# Action item
Reproduce the records below in their entirety, exactly as shown.

┌──

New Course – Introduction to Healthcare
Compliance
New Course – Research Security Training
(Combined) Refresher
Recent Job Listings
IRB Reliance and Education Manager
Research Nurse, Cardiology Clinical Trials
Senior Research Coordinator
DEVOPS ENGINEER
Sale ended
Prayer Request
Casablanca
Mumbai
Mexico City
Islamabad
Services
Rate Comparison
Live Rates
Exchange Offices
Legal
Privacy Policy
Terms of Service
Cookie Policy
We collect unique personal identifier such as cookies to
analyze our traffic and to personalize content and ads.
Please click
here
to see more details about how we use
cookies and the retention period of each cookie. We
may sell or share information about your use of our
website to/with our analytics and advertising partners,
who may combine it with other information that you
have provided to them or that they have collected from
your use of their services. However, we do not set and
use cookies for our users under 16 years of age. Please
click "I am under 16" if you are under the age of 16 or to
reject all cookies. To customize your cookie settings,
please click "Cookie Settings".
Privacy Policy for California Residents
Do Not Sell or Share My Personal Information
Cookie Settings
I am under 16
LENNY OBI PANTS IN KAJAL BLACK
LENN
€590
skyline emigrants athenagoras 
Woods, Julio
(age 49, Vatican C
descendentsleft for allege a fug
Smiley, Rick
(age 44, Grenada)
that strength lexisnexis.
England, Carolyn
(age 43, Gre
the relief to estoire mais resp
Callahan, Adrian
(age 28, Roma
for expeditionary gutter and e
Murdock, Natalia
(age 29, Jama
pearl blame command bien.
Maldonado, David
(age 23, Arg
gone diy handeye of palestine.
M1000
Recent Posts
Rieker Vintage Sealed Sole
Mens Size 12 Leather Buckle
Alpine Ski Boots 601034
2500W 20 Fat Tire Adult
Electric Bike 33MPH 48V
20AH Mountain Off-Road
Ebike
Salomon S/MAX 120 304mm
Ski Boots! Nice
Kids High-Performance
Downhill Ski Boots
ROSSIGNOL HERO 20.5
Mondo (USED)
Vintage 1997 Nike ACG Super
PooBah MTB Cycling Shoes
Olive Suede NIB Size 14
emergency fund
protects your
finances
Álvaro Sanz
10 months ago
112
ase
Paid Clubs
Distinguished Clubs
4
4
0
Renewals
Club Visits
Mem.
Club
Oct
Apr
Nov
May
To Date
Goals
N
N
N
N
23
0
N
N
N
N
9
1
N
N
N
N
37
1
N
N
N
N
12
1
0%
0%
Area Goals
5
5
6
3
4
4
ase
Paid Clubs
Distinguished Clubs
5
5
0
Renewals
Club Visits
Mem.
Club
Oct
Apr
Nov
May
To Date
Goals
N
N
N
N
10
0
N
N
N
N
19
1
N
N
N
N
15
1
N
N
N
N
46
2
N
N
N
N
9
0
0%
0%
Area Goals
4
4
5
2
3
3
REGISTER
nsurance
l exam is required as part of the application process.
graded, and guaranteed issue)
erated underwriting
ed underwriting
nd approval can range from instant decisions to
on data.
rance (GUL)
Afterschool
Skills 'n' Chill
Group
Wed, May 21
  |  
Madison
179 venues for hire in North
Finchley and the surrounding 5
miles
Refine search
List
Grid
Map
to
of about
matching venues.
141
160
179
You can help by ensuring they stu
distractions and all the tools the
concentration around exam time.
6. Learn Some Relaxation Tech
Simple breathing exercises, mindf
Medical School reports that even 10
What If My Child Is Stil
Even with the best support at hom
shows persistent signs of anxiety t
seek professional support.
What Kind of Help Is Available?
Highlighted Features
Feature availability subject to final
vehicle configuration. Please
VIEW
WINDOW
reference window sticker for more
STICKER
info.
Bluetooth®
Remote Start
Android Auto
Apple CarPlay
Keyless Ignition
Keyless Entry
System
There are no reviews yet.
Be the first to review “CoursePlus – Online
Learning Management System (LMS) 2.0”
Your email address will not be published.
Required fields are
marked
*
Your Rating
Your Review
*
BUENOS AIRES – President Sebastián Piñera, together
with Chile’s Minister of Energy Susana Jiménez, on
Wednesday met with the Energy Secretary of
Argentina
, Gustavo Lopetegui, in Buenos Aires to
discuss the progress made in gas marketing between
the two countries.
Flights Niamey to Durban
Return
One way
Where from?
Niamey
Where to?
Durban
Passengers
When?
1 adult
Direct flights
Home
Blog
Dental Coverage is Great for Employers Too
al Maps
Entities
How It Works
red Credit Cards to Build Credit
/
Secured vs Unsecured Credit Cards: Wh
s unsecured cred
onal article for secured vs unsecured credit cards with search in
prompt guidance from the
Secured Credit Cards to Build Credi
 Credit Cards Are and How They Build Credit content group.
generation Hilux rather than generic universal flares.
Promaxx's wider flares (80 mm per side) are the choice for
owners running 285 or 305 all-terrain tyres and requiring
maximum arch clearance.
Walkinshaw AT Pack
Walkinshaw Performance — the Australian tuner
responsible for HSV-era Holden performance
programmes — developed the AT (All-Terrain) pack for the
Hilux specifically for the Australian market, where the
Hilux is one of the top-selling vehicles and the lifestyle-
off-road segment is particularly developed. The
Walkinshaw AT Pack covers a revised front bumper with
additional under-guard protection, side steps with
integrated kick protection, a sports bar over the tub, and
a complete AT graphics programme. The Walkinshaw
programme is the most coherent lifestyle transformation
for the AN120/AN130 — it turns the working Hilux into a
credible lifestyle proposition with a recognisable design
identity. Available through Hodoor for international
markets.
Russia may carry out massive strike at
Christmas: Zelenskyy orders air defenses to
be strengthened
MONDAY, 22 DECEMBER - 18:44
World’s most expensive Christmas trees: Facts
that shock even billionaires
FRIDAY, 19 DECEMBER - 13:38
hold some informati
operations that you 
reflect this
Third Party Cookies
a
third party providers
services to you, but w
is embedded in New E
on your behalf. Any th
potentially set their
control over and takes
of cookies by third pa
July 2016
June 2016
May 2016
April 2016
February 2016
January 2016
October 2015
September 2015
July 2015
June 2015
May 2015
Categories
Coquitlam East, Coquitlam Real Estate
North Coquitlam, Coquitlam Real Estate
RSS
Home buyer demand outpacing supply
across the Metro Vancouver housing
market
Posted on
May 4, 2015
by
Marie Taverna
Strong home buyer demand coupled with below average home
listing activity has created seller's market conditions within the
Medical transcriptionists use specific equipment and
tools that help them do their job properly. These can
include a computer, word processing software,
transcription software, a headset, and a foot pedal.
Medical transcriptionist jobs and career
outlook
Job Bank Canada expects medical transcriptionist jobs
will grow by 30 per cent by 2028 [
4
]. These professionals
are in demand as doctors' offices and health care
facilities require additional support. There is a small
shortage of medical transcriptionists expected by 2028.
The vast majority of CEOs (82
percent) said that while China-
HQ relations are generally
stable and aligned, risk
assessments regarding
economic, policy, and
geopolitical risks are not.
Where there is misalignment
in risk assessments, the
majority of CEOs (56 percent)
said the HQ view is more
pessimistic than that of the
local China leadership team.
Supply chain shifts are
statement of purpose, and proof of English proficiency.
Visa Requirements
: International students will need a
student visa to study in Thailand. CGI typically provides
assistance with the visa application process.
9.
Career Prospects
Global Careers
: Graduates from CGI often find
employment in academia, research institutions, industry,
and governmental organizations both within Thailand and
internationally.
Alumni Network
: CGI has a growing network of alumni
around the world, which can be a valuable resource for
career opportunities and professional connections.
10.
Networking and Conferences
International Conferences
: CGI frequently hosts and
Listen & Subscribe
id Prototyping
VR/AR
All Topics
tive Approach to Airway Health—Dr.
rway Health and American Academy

└──

# Answer space
New Course – Introduction to Healthcare
Compliance
New Course – Research Security Training
(Combined) Refresher
Recent Job Listings
IRB Reliance and Education Manager
Research Nurse, Cardiology Clinical Trials
Senior Research Coordinator
DEVOPS ENGINEER
Sale ended
Prayer Request
Casablanca
Mumbai
Mexico City
Islamabad
Services
Rate Comparison
Live Rates
Exchange Offices
Legal
Privacy Policy
Terms of Service
Cookie Policy
We collect unique personal identifier such as cookies to
analyze our traffic and to personalize content and ads.
Please click
here
to see more details about how we use
cookies and the retention period of each cookie. We
may sell or share information about your use of our
website to/with our analytics and advertising partners,
who may combine it with other information that you
have provided to them or that they have collected from
your use of their services. However, we do not set and
use cookies for our users under 16 years of age. Please
click "I am under 16" if you are under the age of 16 or to
reject all cookies. To customize your cookie settings,
please click "Cookie Settings".
Privacy Policy for California Residents
Do Not Sell or Share My Personal Information
Cookie Settings
I am under 16
LENNY OBI PANTS IN KAJAL BLACK
LENN
€590
skyline emigrants athenagoras 
Woods, Julio
(age 49, Vatican C
descendentsleft for allege a fug
Smiley, Rick
(age 44, Grenada)
that strength lexisnexis.
England, Carolyn
(age 43, Gre
the relief to estoire mais resp
Callahan, Adrian
(age 28, Roma
for expeditionary gutter and e
Murdock, Natalia
(age 29, Jama
pearl blame command bien.
Maldonado, David
(age 23, Arg
gone diy handeye of palestine.
M1000
Recent Posts
Rieker Vintage Sealed Sole
Mens Size 12 Leather Buckle
Alpine Ski Boots 601034
2500W 20 Fat Tire Adult
Electric Bike 33MPH 48V
20AH Mountain Off-Road
Ebike
Salomon S/MAX 120 304mm
Ski Boots! Nice
Kids High-Performance
Downhill Ski Boots
ROSSIGNOL HERO 20.5
Mondo (USED)
Vintage 1997 Nike ACG Super
PooBah MTB Cycling Shoes
Olive Suede NIB Size 14
emergency fund
protects your
finances
Álvaro Sanz
10 months ago
112
ase
Paid Clubs
Distinguished Clubs
4
4
0
Renewals
Club Visits
Mem.
Club
Oct
Apr
Nov
May
To Date
Goals
N
N
N
N
23
0
N
N
N
N
9
1
N
N
N
N
37
1
N
N
N
N
12
1
0%
0%
Area Goals
5
5
6
3
4
4
ase
Paid Clubs
Distinguished Clubs
5
5
0
Renewals
Club Visits
Mem.
Club
Oct
Apr
Nov
May
To Date
Goals
N
N
N
N
10
0
N
N
N
N
19
1
N
N
N
N
15
1
N
N
N
N
46
2
N
N
N
N
9
0
0%
0%
Area Goals
4
4
5
2
3
3
REGISTER
nsurance
l exam is required as part of the application process.
graded, and guaranteed issue)
erated underwriting
ed underwriting
nd approval can range from instant decisions to
on data.
rance (GUL)
Afterschool
Skills 'n' Chill
Group
Wed, May 21
  |  
Madison
179 venues for hire in North
Finchley and the surrounding 5
miles
Refine search
List
Grid
Map
to
of about
matching venues.
141
160
179
You can help by ensuring they stu
distractions and all the tools the
concentration around exam time.
6. Learn Some Relaxation Tech
Simple breathing exercises, mindf
Medical School reports that even 10
What If My Child Is Stil
Even with the best support at hom
shows persistent signs of anxiety t
seek professional support.
What Kind of Help Is Available?
Highlighted Features
Feature availability subject to final
vehicle configuration. Please
VIEW
WINDOW
reference window sticker for more
STICKER
info.
Bluetooth®
Remote Start
Android Auto
Apple CarPlay
Keyless Ignition
Keyless Entry
System
There are no reviews yet.
Be the first to review “CoursePlus – Online
Learning Management System (LMS) 2.0”
Your email address will not be published.
Required fields are
marked
*
Your Rating
Your Review
*
BUENOS AIRES – President Sebastián Piñera, together
with Chile’s Minister of Energy Susana Jiménez, on
Wednesday met with the Energy Secretary of
Argentina
, Gustavo Lopetegui, in Buenos Aires to
discuss the progress made in gas marketing between
the two countries.
Flights Niamey to Durban
Return
One way
Where from?
Niamey
Where to?
Durban
Passengers
When?
1 adult
Direct flights
Home
Blog
Dental Coverage is Great for Employers Too
al Maps
Entities
How It Works
red Credit Cards to Build Credit
/
Secured vs Unsecured Credit Cards: Wh
s unsecured cred
onal article for secured vs unsecured credit cards with search in
prompt guidance from the
Secured Credit Cards to Build Credi
 Credit Cards Are and How They Build Credit content group.
generation Hilux rather than generic universal flares.
Promaxx's wider flares (80 mm per side) are the choice for
owners running 285 or 305 all-terrain tyres and requiring
maximum arch clearance.
Walkinshaw AT Pack
Walkinshaw Performance — the Australian tuner
responsible for HSV-era Holden performance
programmes — developed the AT (All-Terrain) pack for the
Hilux specifically for the Australian market, where the
Hilux is one of the top-selling vehicles and the lifestyle-
off-road segment is particularly developed. The
Walkinshaw AT Pack covers a revised front bumper with
additional under-guard protection, side steps with
integrated kick protection, a sports bar over the tub, and
a complete AT graphics programme. The Walkinshaw
programme is the most coherent lifestyle transformation
for the AN120/AN130 — it turns the working Hilux into a
credible lifestyle proposition with a recognisable design
identity. Available through Hodoor for international
markets.
Russia may carry out massive strike at
Christmas: Zelenskyy orders air defenses to
be strengthened
MONDAY, 22 DECEMBER - 18:44
World’s most expensive Christmas trees: Facts
that shock even billionaires
FRIDAY, 19 DECEMBER - 13:38
hold some informati
operations that you 
reflect this
Third Party Cookies
a
third party providers
services to you, but w
is embedded in New E
on your behalf. Any th
potentially set their
control over and takes
of cookies by third pa
July 2016
June 2016
May 2016
April 2016
February 2016
January 2016
October 2015
September 2015
July 2015
June 2015
May 2015
Categories
Coquitlam East, Coquitlam Real Estate
North Coquitlam, Coquitlam Real Estate
RSS
Home buyer demand outpacing supply
across the Metro Vancouver housing
market
Posted on
May 4, 2015
by
Marie Taverna
Strong home buyer demand coupled with below average home
listing activity has created seller's market conditions within the
Medical transcriptionists use specific equipment and
tools that help them do their job properly. These can
include a computer, word processing software,
transcription software, a headset, and a foot pedal.
Medical transcriptionist jobs and career
outlook
Job Bank Canada expects medical transcriptionist jobs
will grow by 30 per cent by 2028 [
4
]. These professionals
are in demand as doctors' offices and health care
facilities require additional support. There is a small
shortage of medical transcriptionists expected by 2028.
The vast majority of CEOs (82
percent) said that while China-
HQ relations are generally
stable and aligned, risk
assessments regarding
economic, policy, and
geopolitical risks are not.
Where there is misalignment
in risk assessments, the
majority of CEOs (56 percent)
said the HQ view is more
pessimistic than that of the
local China leadership team.
Supply chain shifts are
statement of purpose, and proof of English proficiency.
Visa Requirements
: International students will need a
student visa to study in Thailand. CGI typically provides
assistance with the visa application process.
9.
Career Prospects
Global Careers
: Graduates from CGI often find
employment in academia, research institutions, industry,
and governmental organizations both within Thailand and
internationally.
Alumni Network
: CGI has a growing network of alumni
around the world, which can be a valuable resource for
career opportunities and professional connections.
10.
Networking and Conferences
International Conferences
: CGI frequently hosts and
Listen & Subscribe
id Prototyping
VR/AR
All Topics
tive Approach to Airway Health—Dr.
rway Health and American Academy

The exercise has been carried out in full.